A guardrail is a named regex rule with an action. Routeplane scans request prompts on the way in and response streams on the way out; when a rule matches, it either blocks the request (or aborts the stream) or redacts the matched span. Enforcement happens inside the router, on the proxy hop — no extra model call, no external service.

There are no built-in classifiers — no PII detector, toxicity model, or content categories. A guardrail does exactly what its regex says, so you bring the patterns that matter for your workload.

Rules live under custom_patterns in the plugin’s config. Each rule has a name, a pattern (a Rust regex), and an action:

plugins:
routeplane-guardrails:
custom_patterns:
- name: ssn
pattern: '\d{3}-\d{2}-\d{4}'
action: redact
- name: provider-key
pattern: 'sk-[a-zA-Z0-9]+'
# action omitted → defaults to block

Patterns are compiled when the router loads its config — an invalid regex fails fast at startup rather than at request time.

Action On a match
block (default) Deny the request, or abort the response stream, naming the rule that fired. The default when action is omitted — block is the safe fallback.
redact Replace the matched span with [REDACTED] and let the content through.
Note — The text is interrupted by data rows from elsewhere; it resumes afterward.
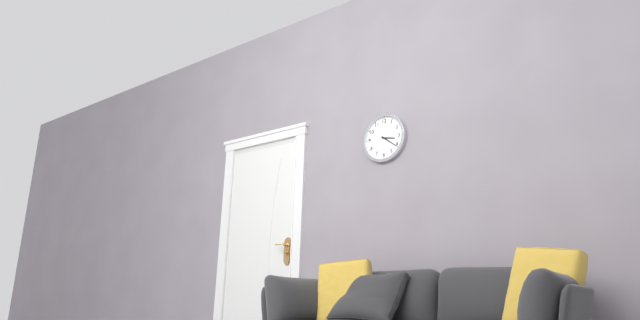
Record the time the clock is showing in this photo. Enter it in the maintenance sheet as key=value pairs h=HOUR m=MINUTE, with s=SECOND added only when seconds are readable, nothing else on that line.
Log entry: h=3 m=21
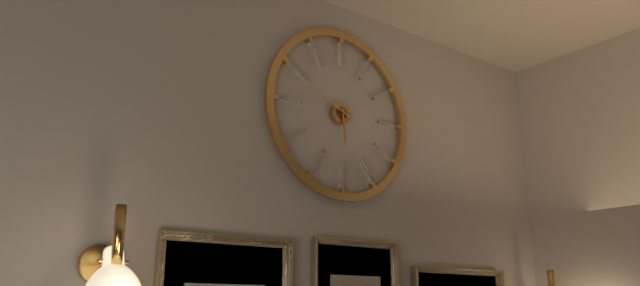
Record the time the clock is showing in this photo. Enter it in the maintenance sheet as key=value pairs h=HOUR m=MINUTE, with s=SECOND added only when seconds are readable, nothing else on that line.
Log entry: h=5 m=49
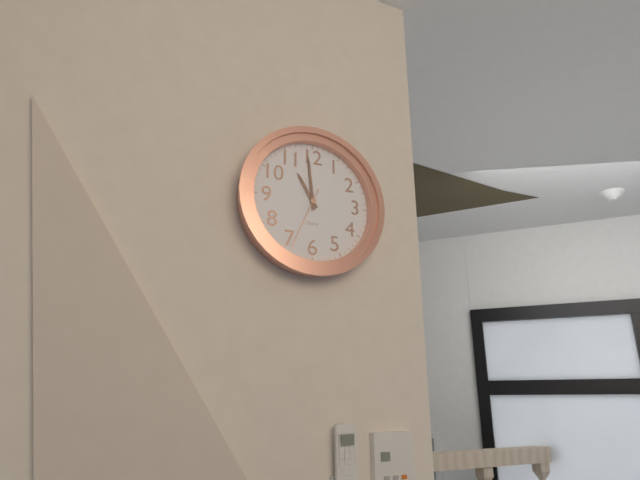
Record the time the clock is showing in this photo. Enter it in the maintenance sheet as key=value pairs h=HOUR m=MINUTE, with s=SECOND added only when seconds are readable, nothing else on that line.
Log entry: h=10 m=59 s=34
The two sides are deliberately asymmetric:

  • Request (inbound). Only block rules apply — a prompt is allowed or denied, not rewritten. The scan covers the system instruction, every message’s text and reasoning, tool-result output, and tool-call arguments. Binary parts (images, audio, documents) and citation sources carry no scannable text and are skipped.
  • Response (outbound, streaming). redact rules swap matches for [REDACTED] as the stream flows; a block match aborts the stream. Streaming is never stalled — each delta is emitted in its own turn.
**Block is checked across streaming chunks; redact is per-chunk.** A `block` pattern split across two streamed deltas is still caught (a short trailing window is kept for detection). A `redact` pattern split *exactly* across a delta boundary is a known gap — block, the security-critical action, is the one guaranteed to span boundaries.

Everything above runs in the open-source binary off your config file. Routeplane Cloud manages the same block/redact rules for you as a per-workspace policy you edit in the console — no config file to deploy. See Workspaces.